O krok od pierwszego zwycięstwa w Polskiej Lidze Koszykówki była w niedzielę Polonia 2011. Bardzo dobrze prezentujący się w trzech odsłonach spotkania poloniści dopiero w ostatniej kwarcie zostali pokonani przez bardziej doświadczonego beniaminka znad morza.

Marcin Stefański (gracz Trefla): Spotkanie rozpoczęliśmy mało skoncentrowani i głównie to zaważyło na wyniku po trzech kwartach. Udało nam się jednak zmobilizować i dzięki dobrej postawie w końcówce meczu wygraliśmy. Bardzo się cieszymy ze zwycięstwa na wyjeździe.

Marcin Dutkiewicz (gracz Polonii 2011): Rozegraliśmy dobry mecz.
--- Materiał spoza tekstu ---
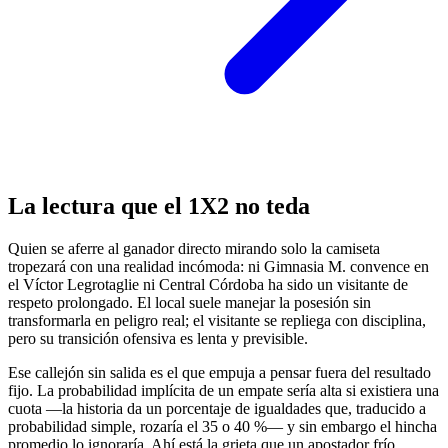
La lectura que el 1X2 no teda
Quien se aferre al ganador directo mirando solo la camiseta
tropezará con una realidad incómoda: ni Gimnasia M. convence en
el Víctor Legrotaglie ni Central Córdoba ha sido un visitante de
respeto prolongado. El local suele manejar la posesión sin
transformarla en peligro real; el visitante se repliega con disciplina,
pero su transición ofensiva es lenta y previsible.
Ese callejón sin salida es el que empuja a pensar fuera del resultado
fijo. La probabilidad implícita de un empate sería alta si existiera una
cuota —la historia da un porcentaje de igualdades que, traducido a
probabilidad simple, rozaría el 35 o 40 %— y sin embargo el hincha
promedio lo ignoraría. Ahí está la grieta que un apostador frío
Nasza dobra postawa w obronie w pierwszej kwarcie pozwoliła rywalom zdobyć zaledwie 18 punktów. Niestety nie przełożyło się to na ostatnią kwartę, gdzie Trefl rzucił aż 29 oczek. W końcówce zaważyły detale i brak doświadczenia z naszej strony. Mam nadzieję, że takie mecze pozwolą nam zdobyć cenne doświadczenie. W tym spotkaniu pokazaliśmy, że z silną drużyną jesteśmy w stanie grać jak równy z równym.

Karlis Muiznieks (trener Trefla): W przekroju całego meczu nasz zespół okazał się lepszy. Pomimo problemów w ataku i obronie przez znaczną część spotkania, udało nam się zagrać czwartą kwartę na wysokim poziomie i to zdecydowało o wyniku. Muszę jednak przyznać, że Polonia 2011 to dobry zespół, prowadzony przez świetnego szkoleniowca.

Mladen Starcevic (trener Polonii 2011): To był ciekawy pojedynek, a nam udało się w końcu zagrać lepszy mecz. Przeciwnicy wykorzystali w czwartej kwarcie kilka naszych błędów oraz trafili w ważnym momencie trzy trójki, co zaważyło na wyniku. W końcówce zabrakło nam siły, a Trefl miał więcej atutów i okazał się mocniejszy zarówno fizycznie, jak i mentalnie. To co zaprezentowaliśmy jest jednak znaczącym krokiem naprzód.